La pintora neoyorkina Louisse Freshman al terminar aquellas sesiones que compartíamos con los estudiantes de FAU (Florida Atlantic University) en el Museo del Prado solía preguntarme "¿Qué cuadro te ha gustado más hoy?", el sábado pasado mi cuadro favorito fue San Pedro y San Pablo, sin duda alguna por su callado diálogo mantenido a través de las manos. Por el ligero brillo de las llaves de San Pedro, por la determinación con la que sujeta la espada San Pablo, porque en la visión de El Greco, ambos representan las dos columnas en las que se asienta el cristianismo.

Y sin ninguna duda, el gran descubrimiento: el San José, de la capilla de San José propiedad de los marqueses de Eslava, uno de los "espacios Greco" abiertos para la celebración de "El Greco 2014". Un innovador retablo central acoge uno de los más bellos lienzos de El Greco y ofrece la peculiaridad de poder observar una de sus creaciones en el mismo espacio para el que fue concebido.
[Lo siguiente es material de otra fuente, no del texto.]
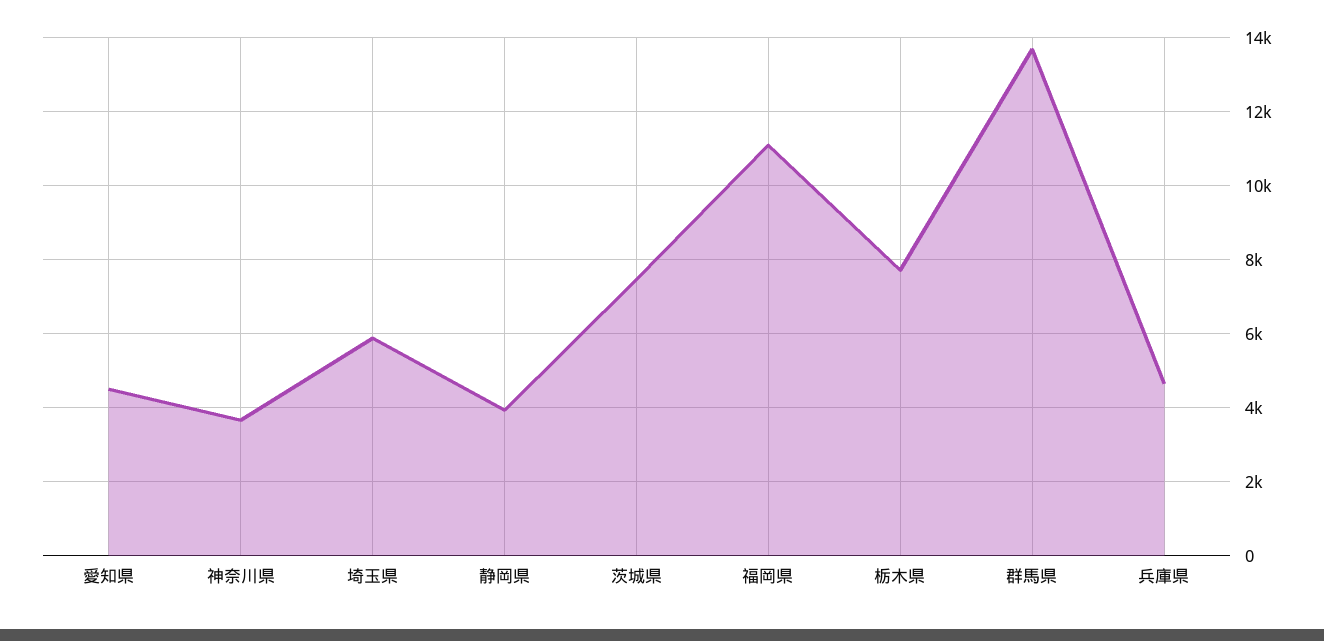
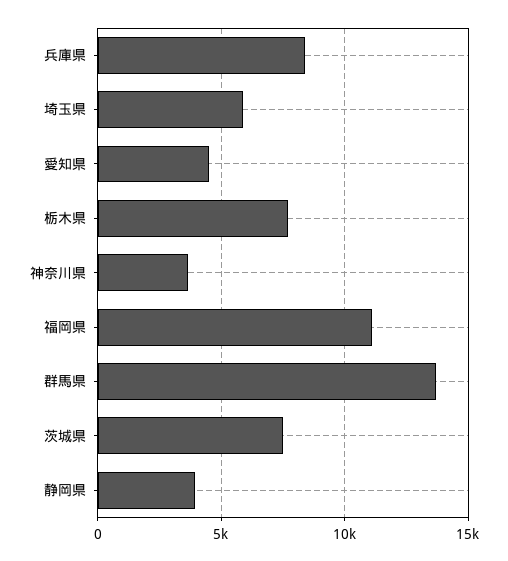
  {
    "愛知県": 4400,
    "神奈川県": 3600,
    "埼玉県": 5800,
    "静岡県": 4000,
    "茨城県": 7400,
    "福岡県": 11000,
    "栃木県": 7800,
    "群馬県": 13600,
-   "兵庫県": 4600
+   "兵庫県": 8500
  }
La bellísima Coronación de la Virgen culmina el portentoso retablo. Otros dos lienzos componían la decoración de esta capilla concebida como un oratorio privado con función funeraria: San Martín y el mendigo y la Virgen con el Niño, Santa Inés y Santa Martina, ambos lienzos propiedad de la National Gallery de Washington y que estuvieron de vuelta en Toledo para la exposición.